Mutation Testing Applied to Object-Oriented Languages

Introduction

Mutation testing is a suitable technique to determine the quality of test suites designed for a certain program. This testing technique is based on the creation of mutants, that is, versions of the original program with an intentionally introduced fault. Mutations are inserted within the code through some defined rules called mutation operators. The underlying idea is that a good set of test cases for the system under test (SUT) should be able to detect any changes generated affecting the behavior of the application.

Test cases are supposed to produce the correct output when they are run on the original program. When the output of a mutant is different from the output of the original program for a test case, the mutation has been revealed and the mutant is classified as dead. Otherwise, the mutant is still alive and needs to be executed against the rest of the test cases to detect its modification. Hence, if some mutants remain alive after the whole test suite execution, new test cases can be added in order to kill these surviving mutants. However, we classify a surviving mutant as equivalent when the meaning of the program has not actually been modified despite the injected mutation.

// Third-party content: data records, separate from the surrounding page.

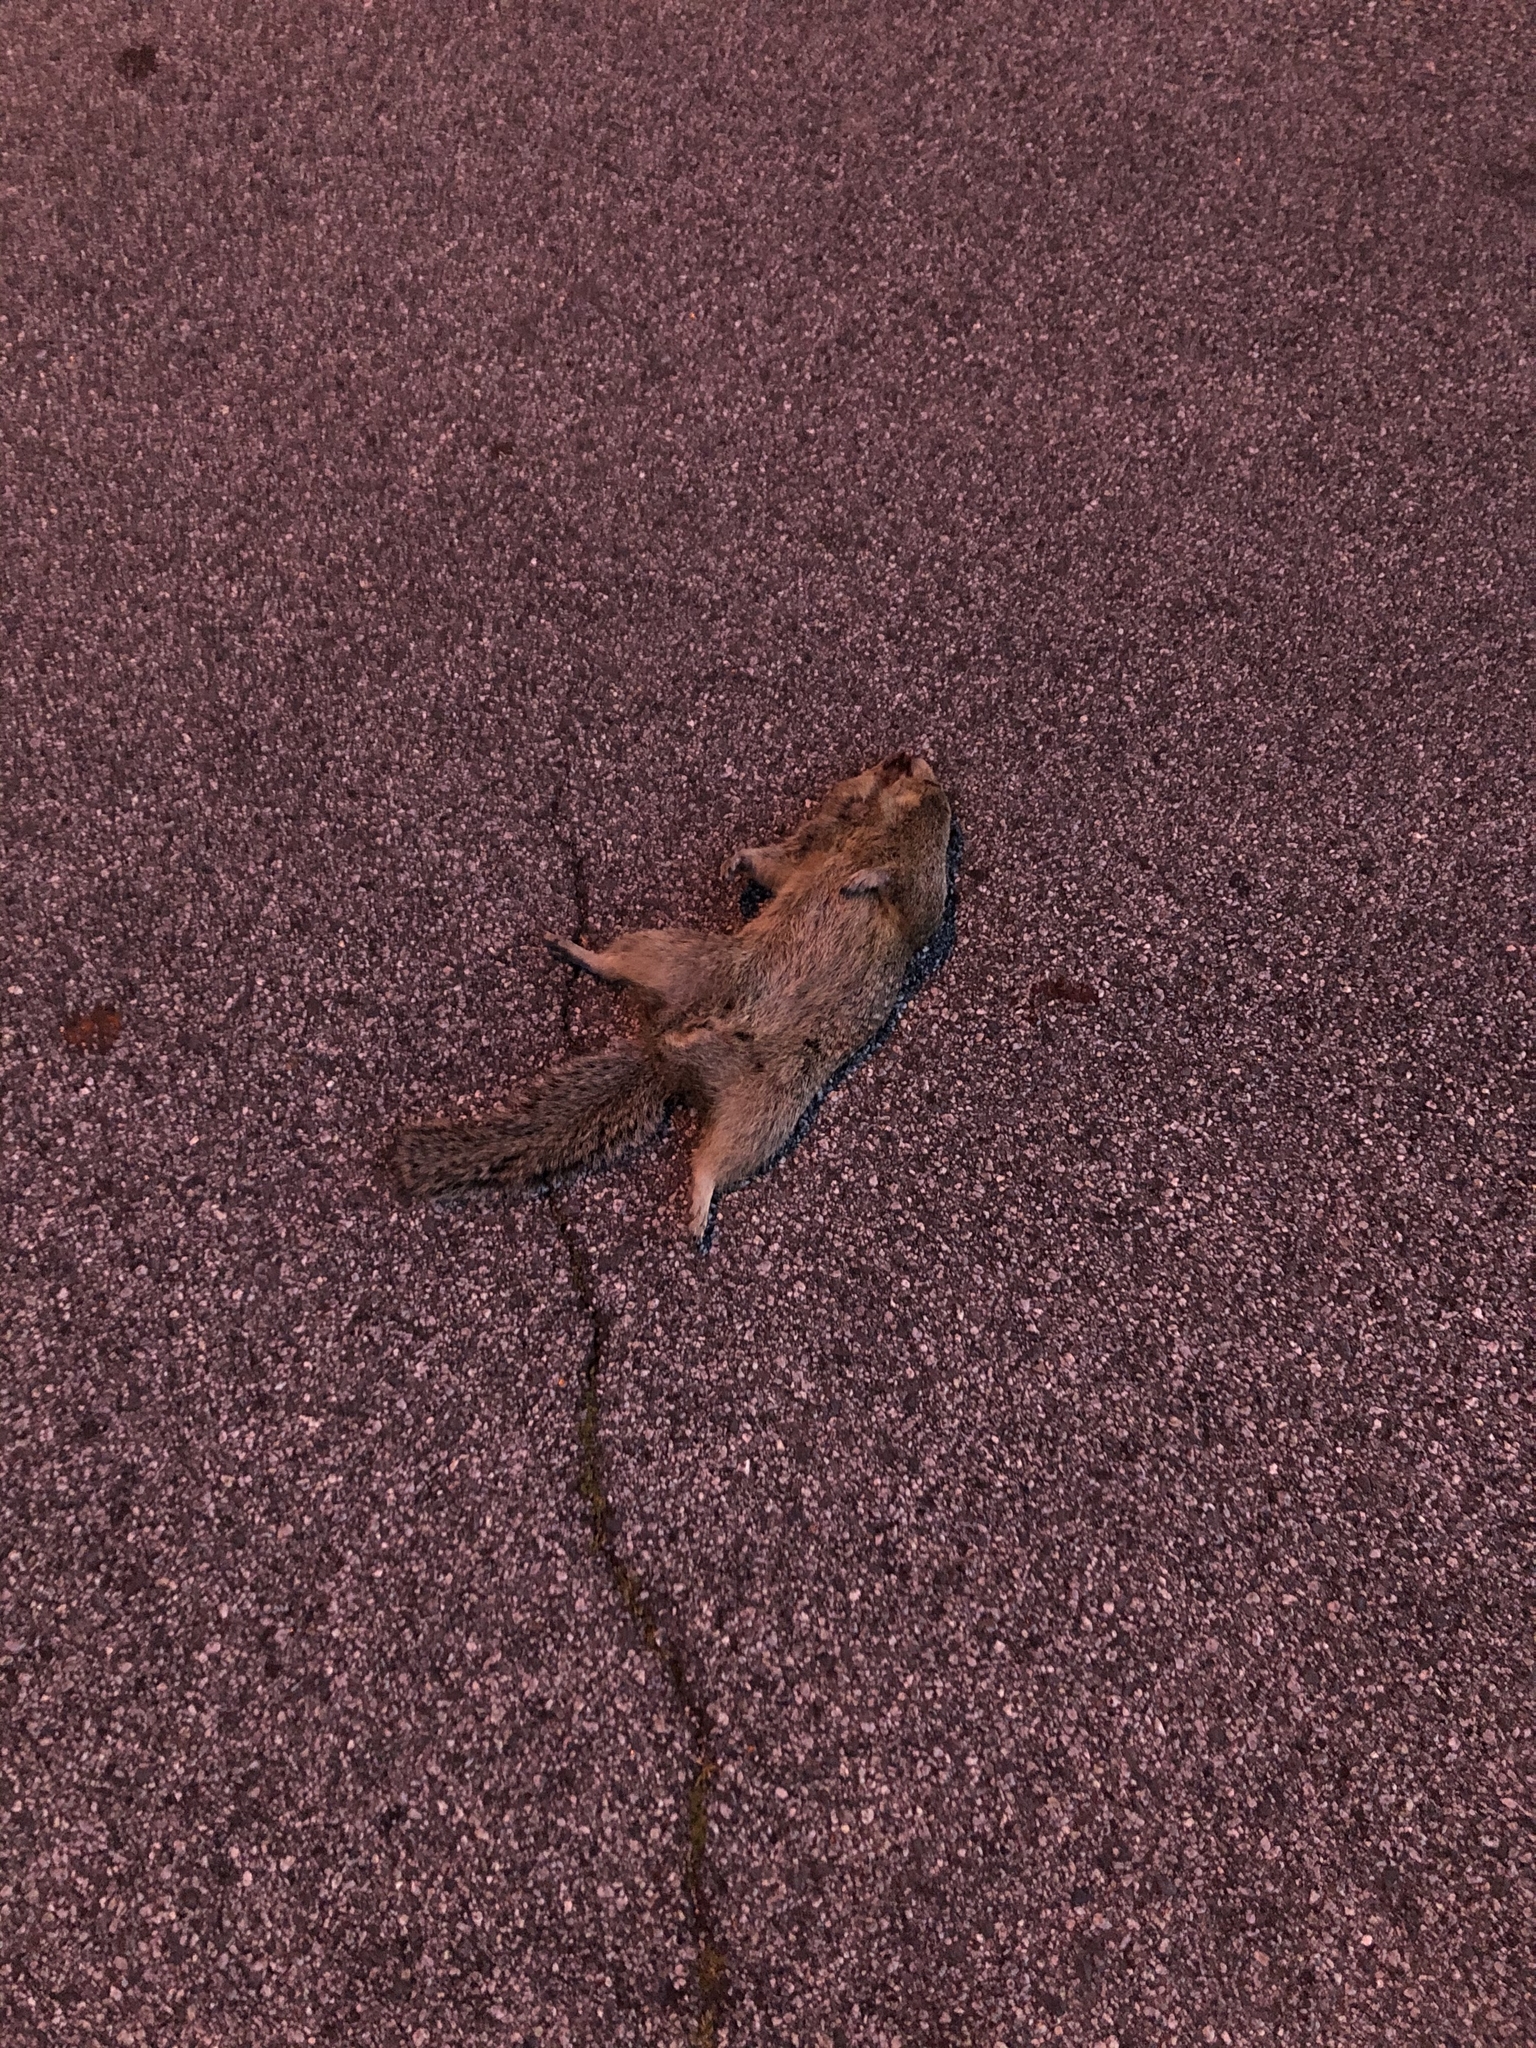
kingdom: Animalia
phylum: Chordata
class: Mammalia
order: Rodentia
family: Sciuridae
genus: Otospermophilus
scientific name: Otospermophilus beecheyi
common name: California ground squirrel
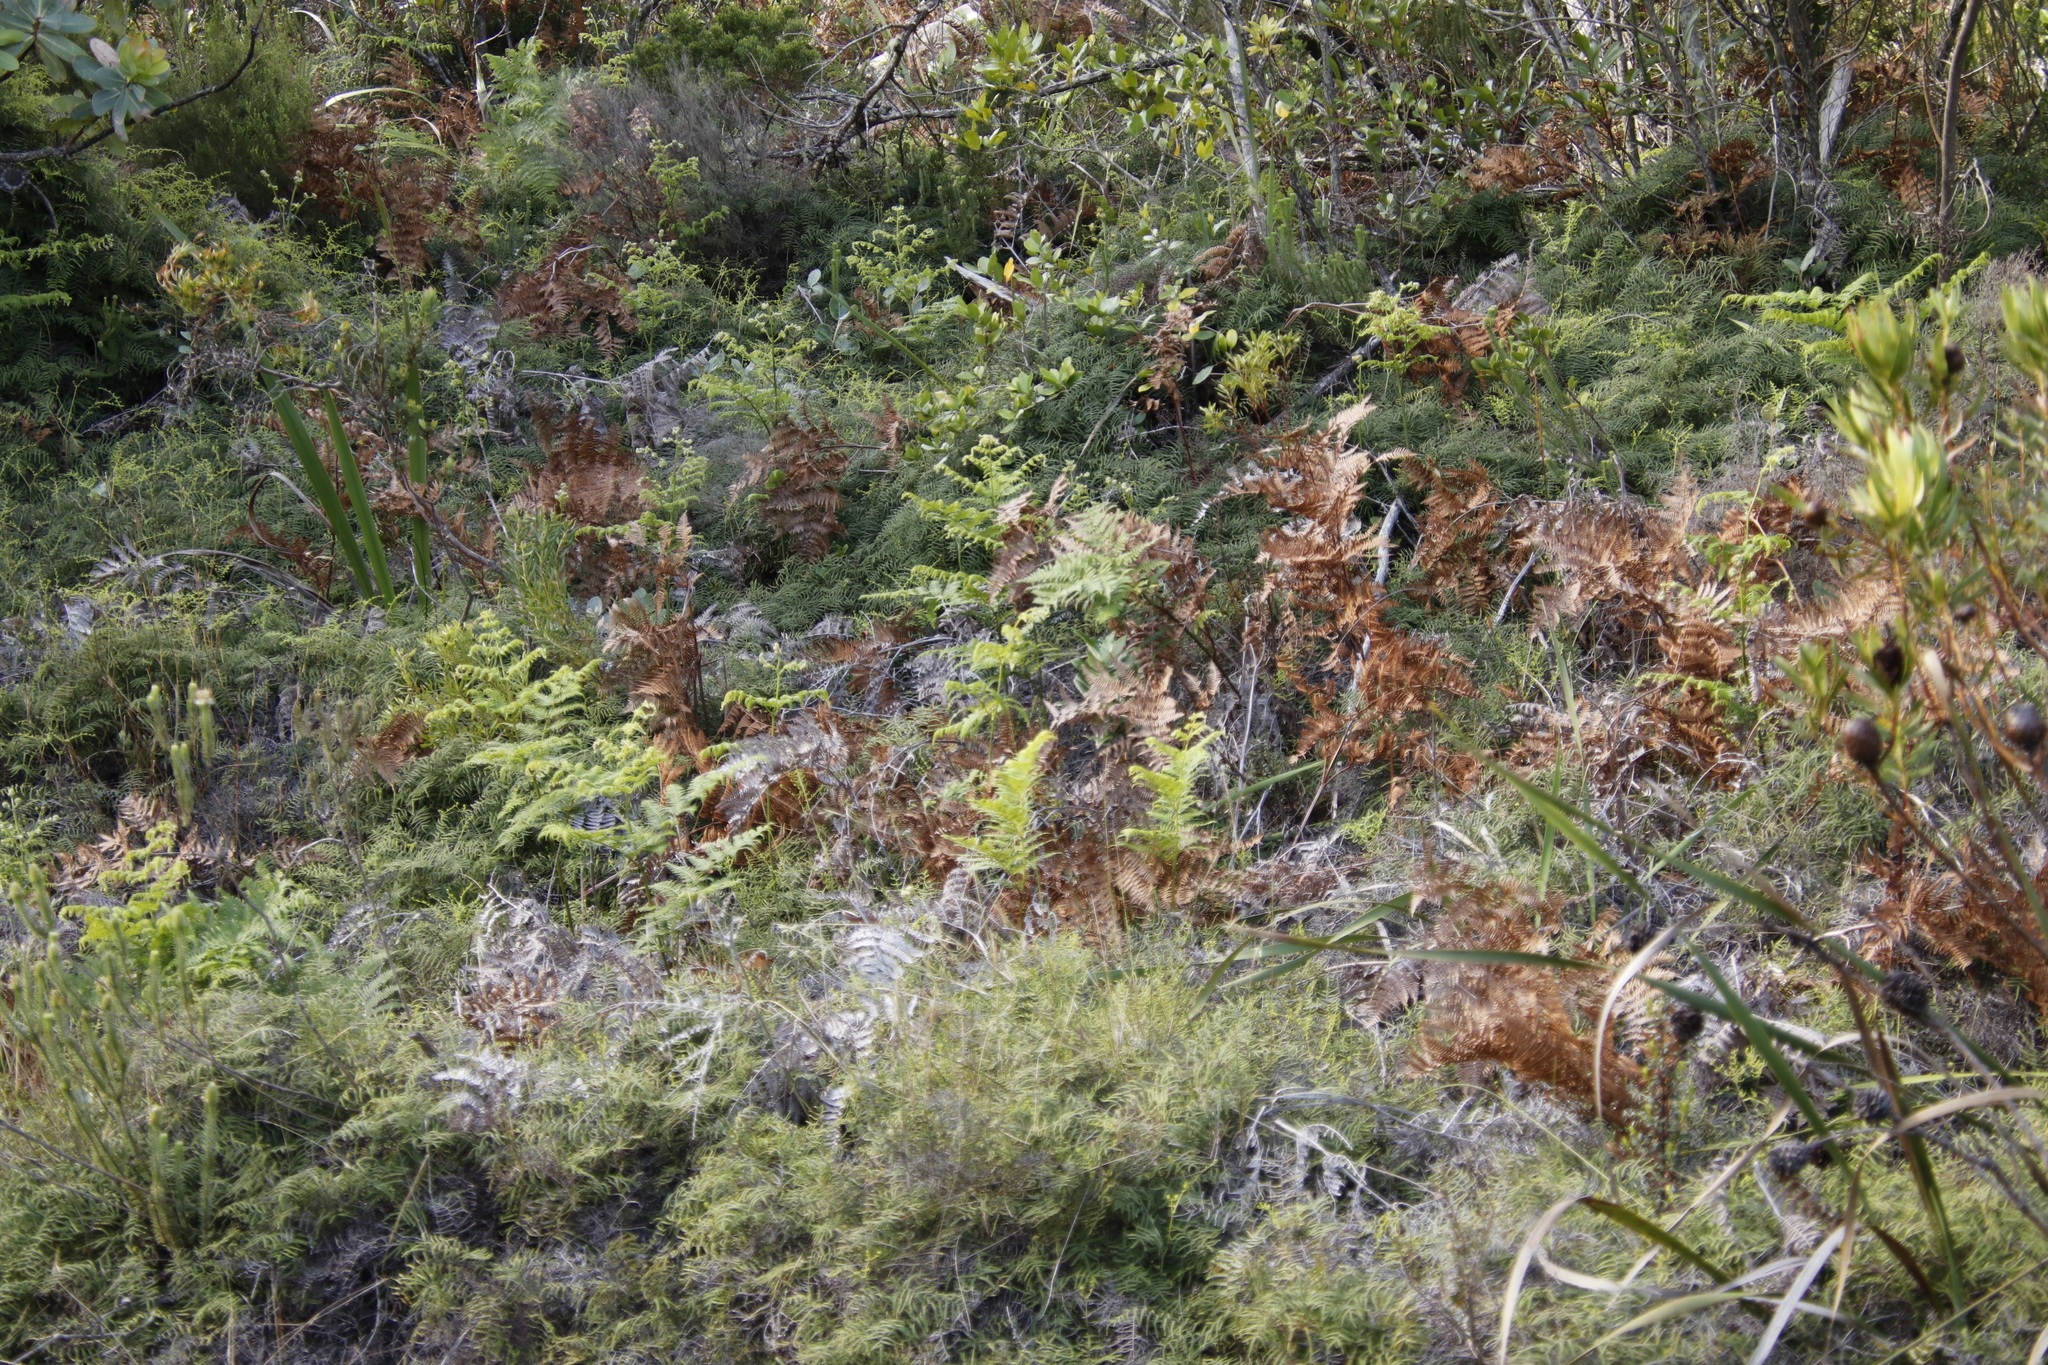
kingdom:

Mutation operators represent typical mistakes made when programming and they produce a simple syntactic change in the SUT. Mutation testing is a white-box testing technique, i.e., it tests a program at the source code level. Therefore, the set of mutation operators and the overall technique should be developed around each programming language in particular; the correct choice of the set is one of the keys to successful mutation testing. Thus, we can find an assortment of research studies devoted to the definition of mutation operators for specific languages and tools automating the generation of mutants.

In the same sense, a set of mutation operators can be defined at different levels in each language. Mutation operators mainly dealing with variables, operators or constants were designed for some procedural programs in the early years of the technique. However, other mainstream languages as Java, C# or C++ also include object orientation and completely different mutation operators are needed to test the new structures in these languages. As an example, the operator IHD (Hiding Variable Deletion) deletes a variable member in a subclass which is hiding a variable in a parent class:

Original code:     
class Base{    class Child: public Base{ 
public:          public: 
…                … 
int v;           int v;    
};               };    
Mutated code:
class Base{    class Child: public Base{
public:          public:
…                 …
int v;           /*IHD*/
};               };

The purpose of the chapter is to look in depth at the development and the current state of mutation testing, and more specifically, with regard to object-oriented programming languages, in order to widely make known this technique in the computer science research field. Next sections deal with the related work, the steps to accomplish in the mutation testing process, the approaches to evaluate mutation operators and the existing techniques to improve the problems of this technique: equivalent mutant detection, test data generation and the expensive computational cost. Finally, the definition and evaluation of mutation operators for object-oriented languages will be focused.

Background

Mutation testing was originally proposed by Hamlet (1977) and DeMillo, Lipton and Sayward (1978) and its development has taken place in parallel with the appearance of the different programming languages (Offutt & Untch, 2001). As a result, in the early years, most of the works centered on procedural programming languages: Agrawal et al. (1989) defined a set of 77 mutation operators for C, the tool Mothra was developed including 22 operators to apply mutation testing to Fortran (King & Offutt, 1991) and Offutt and Pan (1996) composed a set of 65 operators for the Ada language. The mutation operators for these procedural languages are known as traditional operators.